Algunas tardes el Dador le despedía sin formación. Jonás sabía, cuando al llegar encontraba al Dador encorvado, meciéndose ligeramente adelante y atrás, con el rostro pálido, que ese día le despacharía.

—Vete —le decía tenso—. Hoy estoy dolorido. Vuelve mañana.

Esos días, preocupado y decepcionado, Jonás se paseaba solo a la vera del río. Los caminos estaban vacíos de gente, salvo los pocos Equipos de Distribución y algún que otro Obrero de Paisajismo. Los niños pequeños estaban todos en el Centro Infantil después de la escuela, y los niños mayores ocupados en sus horas de voluntariado o en su formación.

A solas probaba la memoria que iba adquiriendo. Contemplaba el paisaje en busca de atisbos del verde que sabía que existía en los arbustos; cuando le llegaban destellos a la conciencia, enfocaba sobre él sujetándolo, oscureciéndolo, reteniéndolo en su visión lo más posible, hasta que le dolía la cabeza y lo dejaba desvanecerse.
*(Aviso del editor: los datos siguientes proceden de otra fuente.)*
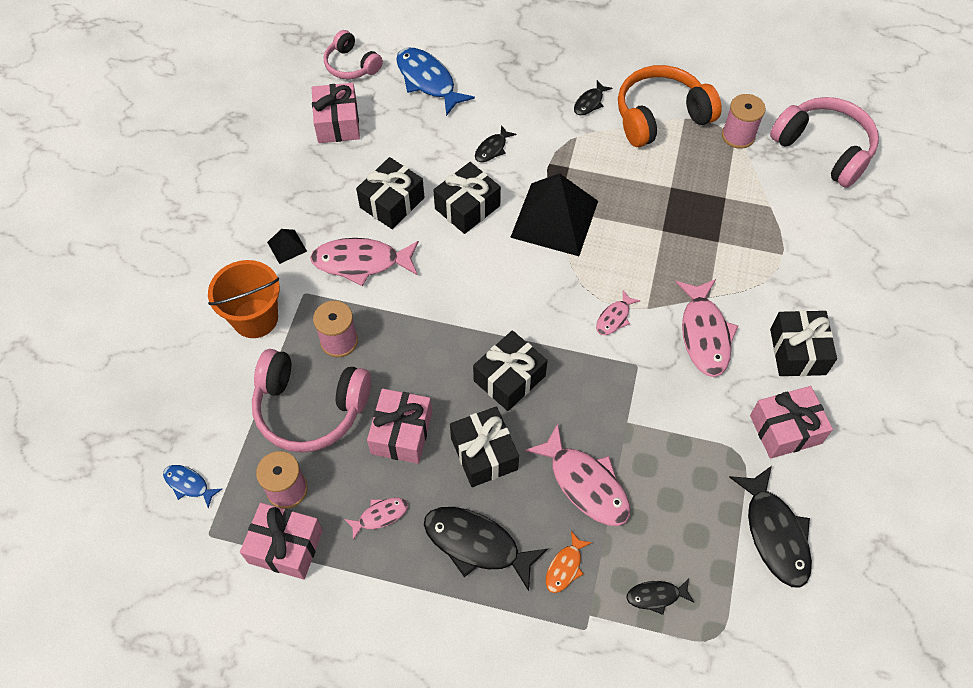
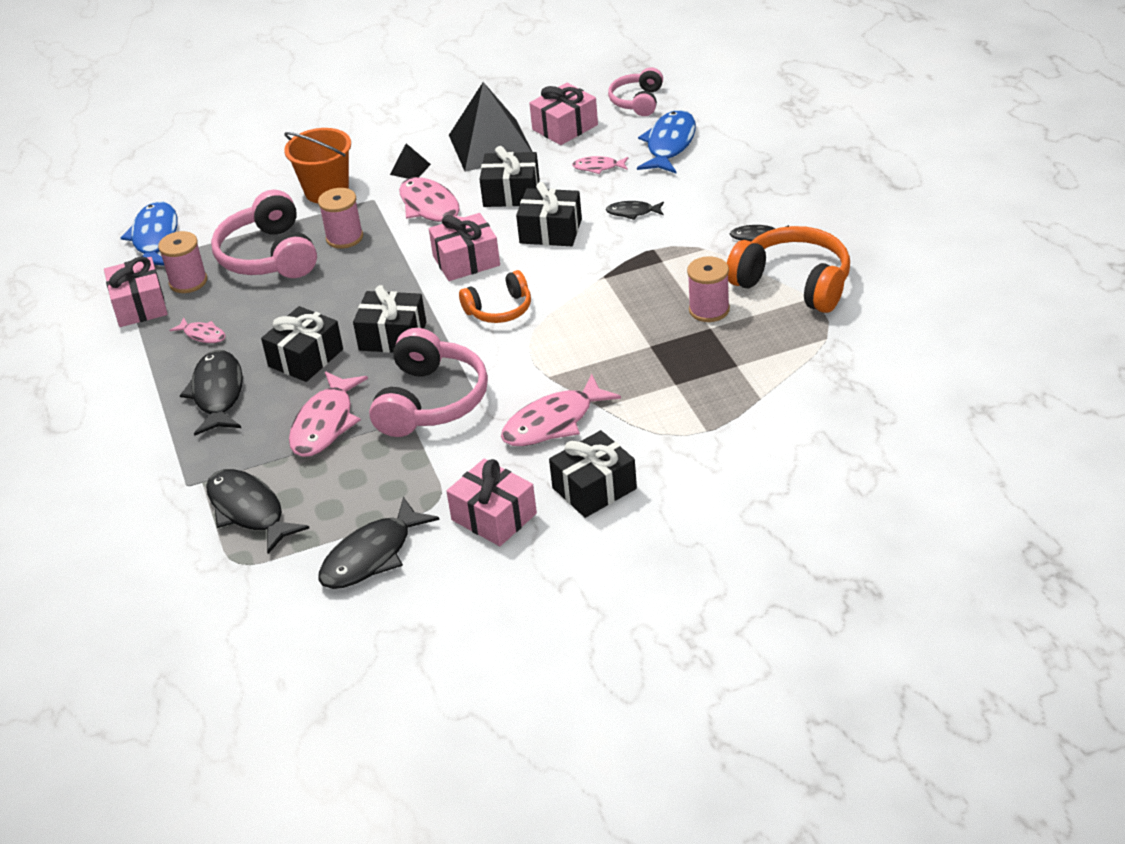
camera: 60 degrees right, 20 degrees down
blue fish [163,465,222,508] -> blue fish [121,201,177,266], size x1.93
pink gift [367,389,432,464] -> pink gift moved to [429,213,500,281]
black pyramid [510,173,598,256] -> black pyramid moved to [449,82,532,172]
orange fish [546,531,592,593] -> none
pink fish [596,290,640,335] -> pink fish moved to [572,156,628,174]
black fish [626,579,695,615] -> black fish [206,469,309,554], size x1.93
pink spool [722,94,766,149] -> pink spool moved to [687,256,730,322]
pink headphones [770,97,879,188] -> pink headphones moved to [369,328,488,437]
none -> orange headphones [459,270,531,323]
Miraba fijamente al cielo plano, incoloro, sacándole azul, y recordaba el calor del sol hasta que al fin, por un instante, le caldeaba.

Se paraba al pie del puente que cruzaba el río, el puente que sólo se permitía atravesar a los ciudadanos en misión oficial. Jonás lo había atravesado en excursiones de la escuela para visitar las comunidades exteriores, y sabía que el país que había al otro lado del puente era más o menos igual, llano y bien ordenado, con campos para la agricultura. Las otras comunidades que había visto de visita eran esencialmente como la suya, sin otras diferencias que un estilo ligeramente modificado en las casas, un horario ligeramente distinto en las escuelas.

Se preguntaba qué habría en la lejanía, donde no había ido nunca.

La tierra no acababa más allá de aquellas comunidades cercanas.

¿Habría montes Afuera? ¿Habría zonas vastas y azotadas por el viento como aquel lugar que había visto en el recuerdo, aquel lugar donde murió el elefante?

—Dador —preguntó una tarde, al día siguiente de haber sido despachado de vacío—, ¿qué es lo que le causa dolor?

Al ver que el Dador callaba, continuó.

—La Presidenta de los Ancianos me dijo, al principio, que la recepción de la memoria causa un dolor terrible. Y usted me ha descrito que el fracaso del último nuevo Receptor transmitió recuerdos dolorosos a la Comunidad. Pero yo no he sufrido, Dador. La verdad es que no —Jonás sonrió—. Bueno, recuerdo la quemadura que me dio el primer día. Pero aquello no fue tan terrible. ¿Qué es lo que a usted le hace sufrir tanto? Si me diera una parte de eso, quizá su dolor sería menos.

El Dador asintió.

—Túmbate —dijo—. Es hora, realmente. No puedo seguir escudándote siempre. Antes o después tendrás que recibirlo todo. Déjame que piense —añadió cuando Jonás ya estaba en la cama, esperando, un poco temeroso.

—Muy bien —dijo al cabo de un momento—, ya lo tengo.

Empezaremos por algo conocido. Vamos a irnos otra vez a un monte y un trineo.

Y puso las manos en la espalda de Jonás.